La tierra se sacudía con fuerza. El toldo que cubría las mesas de pimpón temblaba y las mesas rebotaban en el suelo. A mí se me doblaron las rodillas, pero me esforcé por no caerme.
—¡Un terremoto! —grité otra vez.
—¡No pasa nada! —Buddy se me acercó corriendo.
Tenía razón. El rumor se desvaneció rápidamente y el suelo dejó de vibrar.
—Ocurre a veces —me explicó el monitor—. Pero no pasa nada.
Yo todavía tenía el corazón acelerado y me temblaban las piernas como si fueran de goma.
—¿Que no pasa nada?
—¿Lo ves? —Buddy señaló en torno al campamento—. Nadie le presta atención. Sólo dura unos segundos.
Miré a mi alrededor. Sí, era verdad. Los chicos del torneo de ajedrez que se desarrollaba delante del pabellón no habían levantado la vista de los tableros. El partido de fútbol, en el campo que había al otro lado de la piscina, transcurría como si nada.
—Suele suceder una o dos veces al día —me dijo Buddy.
—¿Cuál es la causa? —pregunté.
Él se encogió de hombros.
—Ni idea.
—¡Pero todo se mueve muchísimo! ¿No es peligroso?
Buddy no me oyó. Ya se había marchado corriendo hacia el campo de fútbol.
Me dirigí a los dormitorios, todavía un poco temblorosa. Me resonaba en los oídos aquel extraño rumor.
Al abrir la puerta del edificio me encontré con Jan e Ivy, las dos vestidas con ropa de tenis y con la raqueta al hombro.
—¿Qué deportes has practicado?
—¿Has ganado alguna Moneda Real?
—¿Verdad que ha sido una gran prueba de natación?
—¿Te lo estás pasando bien, Wendy?
—¿Juegas al tenis?
Las dos hablaban a la vez, bombardeándome con preguntas. Parecían muy excitadas y no me dieron ocasión de contestar.
—Necesitamos más chicas para el torneo de tenis —dijo Ivy—. Es una competición de dos días. Ven a las pistas después de comer, ¿vale?
—Vale —le contesté—. No juego muy bien, pero...
—¡Nos vemos! —exclamó Jan, y las dos se fueron corriendo.
La verdad es que sí que juego bien al tenis. Mi saque no está mal y mi revés a dos manos tampoco.
Pero no soy genial.
En casa, mi amiga Allison y yo jugamos bastante al tenis, pero por pura diversión, sin matarnos. A veces nos dedicamos simplemente a pasarnos la pelota la una a la otra. Ni siquiera llevamos un tanteo.
Decidí apuntarme al torneo de tenis. Si perdía en la primera vuelta tampoco pasaría nada.
«Además —me dije—, papá y mamá llegarán en cualquier momento y tendremos que marcharnos.»
Mis padres... Sus rostros se dibujaron en mi memoria. «Deben de estar frenéticos —pensé—, muertos de preocupación. Ojalá se encuentren bien.»
De pronto se me ocurrió una idea: decidí llamar a mi casa. ¡Cómo no lo había pensado antes! Llamaría a casa y dejaría un mensaje en el contestador diciendo dónde estábamos Elliot y yo. Mi padre, esté donde esté, no deja de llamar a casa cada hora a ver si hay mensajes. Mi madre siempre se burla de esa manía.
«¡Pero ahora los dos se alegrarán de recibir el mensaje! —me dije—. ¡Ha sido una idea genial!»
Lo único que me hacía falta era un teléfono. «Tiene que haber teléfonos en los dormitorios», pensé. Busqué en el pequeño vestíbulo, pero no vi ninguno. En el mostrador no había nadie que me pudiera informar.

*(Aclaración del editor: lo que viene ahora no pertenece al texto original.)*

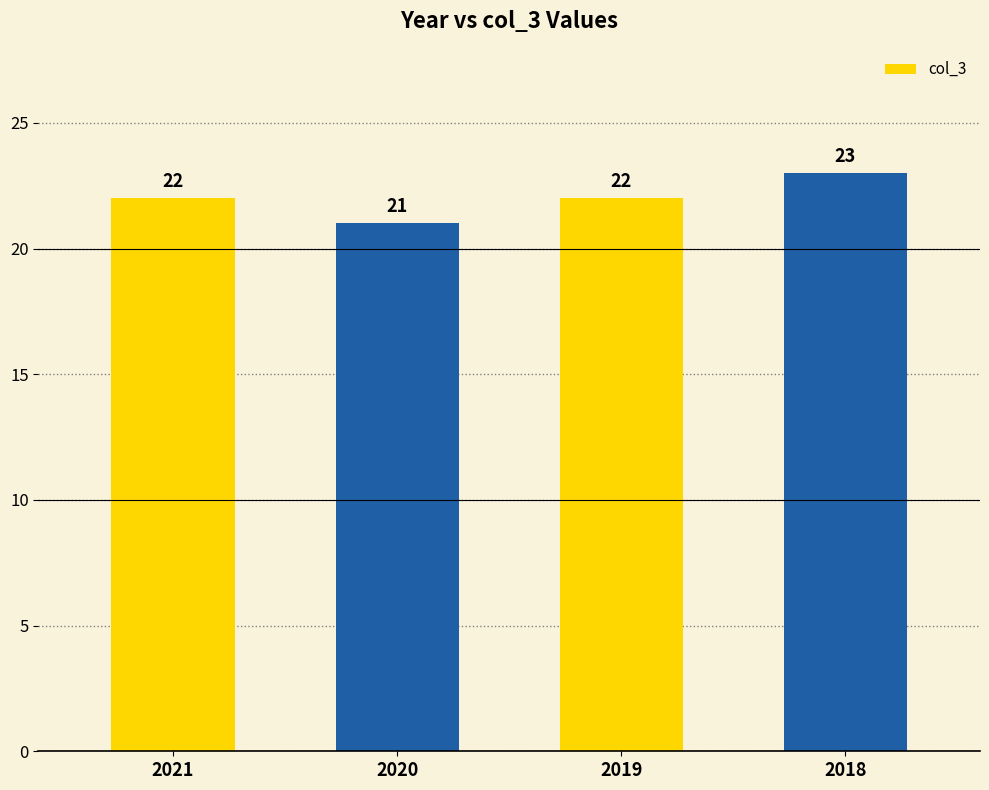

The chart shows a value of 38 at 2018. True or false?

False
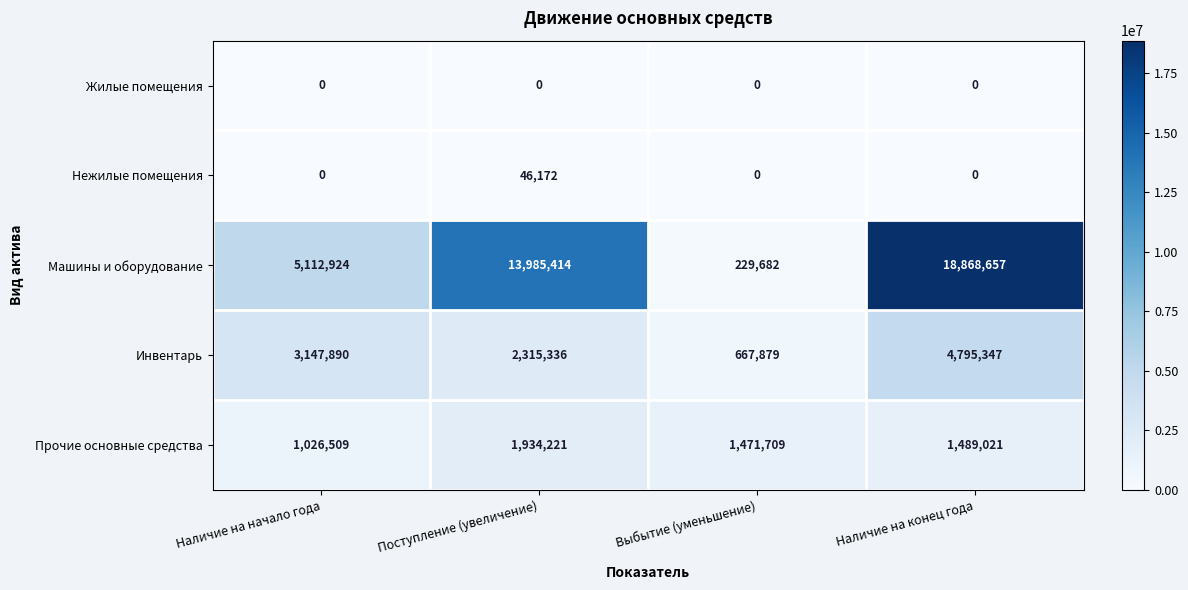

Reading left to right, extract all data points from this chart.

Жилые помещения: 0	0	0	0
Нежилые помещения: 0	46172	0	0
Машины и оборудование: 5112924	13985414	229682	18868657
Инвентарь: 3147890	2315336	667879	4795347
Прочие основные средства: 1026509	1934221	1471709	1489021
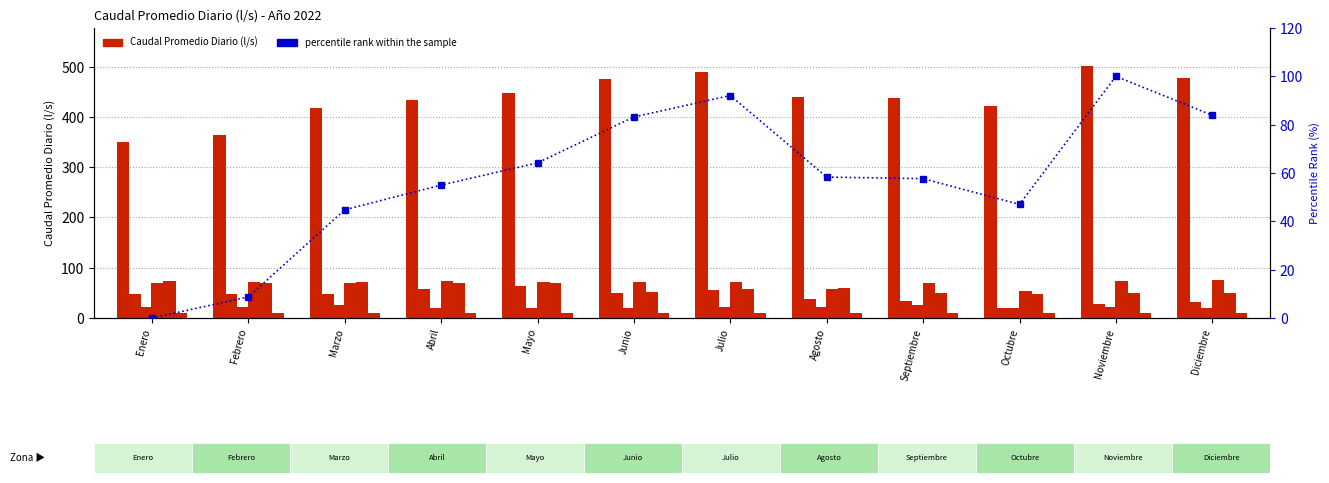

Which series changed the most between Abril and Noviembre?

PTAR Rafey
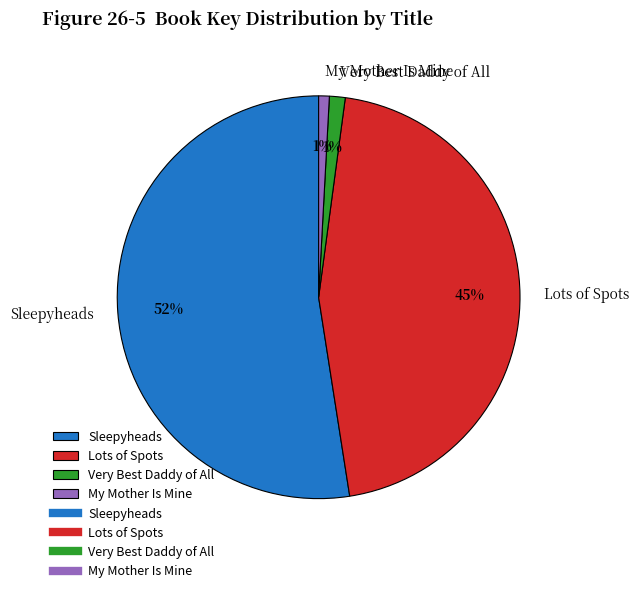

What percentage is the My Mother Is Mine slice, to the nearest percent?

1%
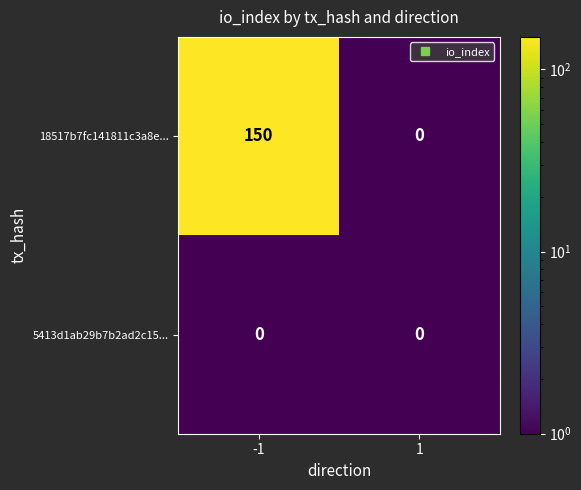

Rank the series by their maximum value, from lowest to highest.

5413d1ab29b7b2ad2c15..., 18517b7fc141811c3a8e...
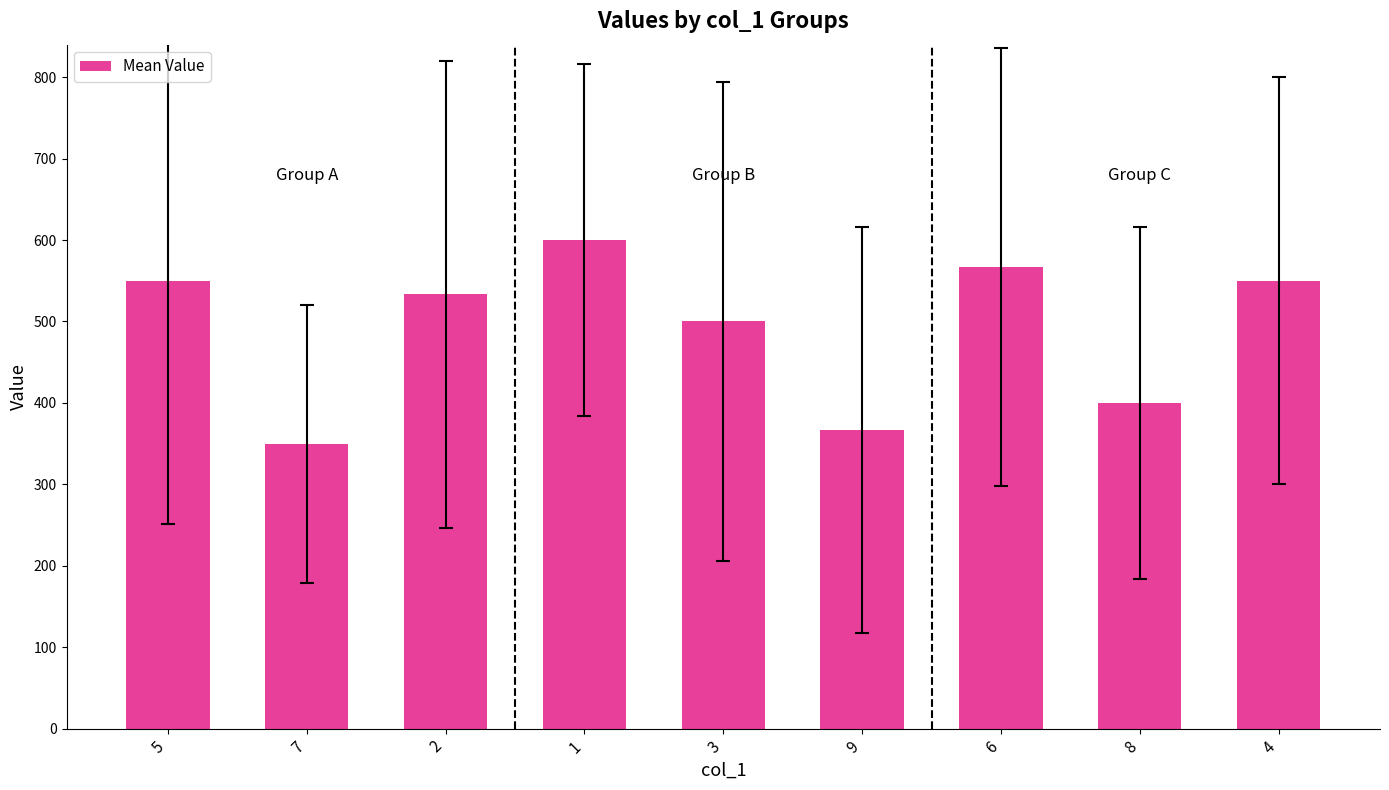

What is the smallest value displayed?

350.0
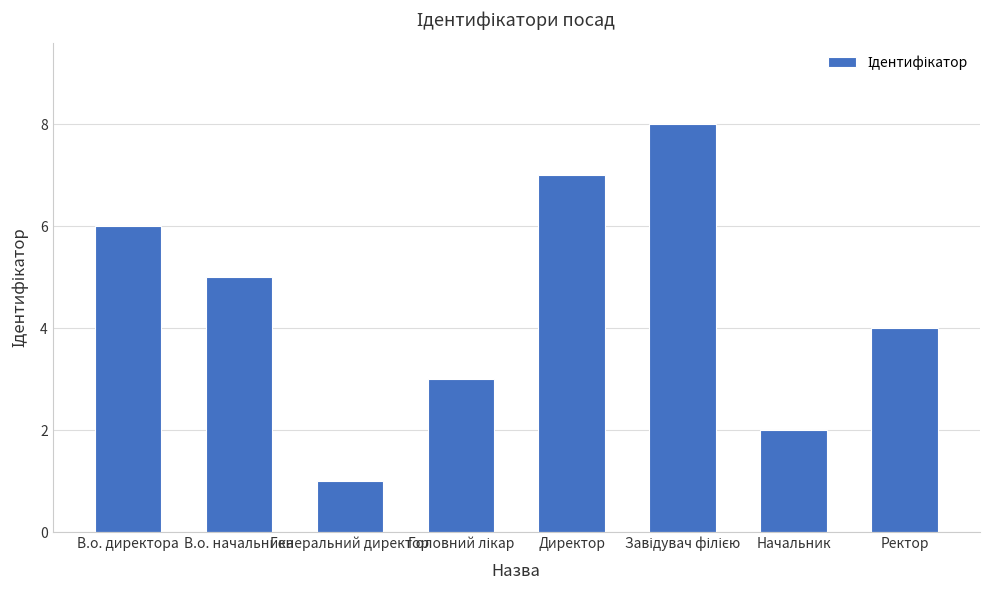

What is the label of the 2nd bar from the left?

В.о. начальника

Lo intenté en el otro pasillo. Tampoco allí encontré nada.
Cada vez más ansiosa de hacer la llamada, salí corriendo y solté un largo suspiro de alivio al ver dos teléfonos públicos junto al gran edificio blanco. Me acerqué a ellos con el corazón palpitante, cogí el primero, y justo cuando me llevaba el auricular a la oreja...
¡...dos manos me cogieron por detrás!
—¡Suelta el teléfono! —ordenó una voz.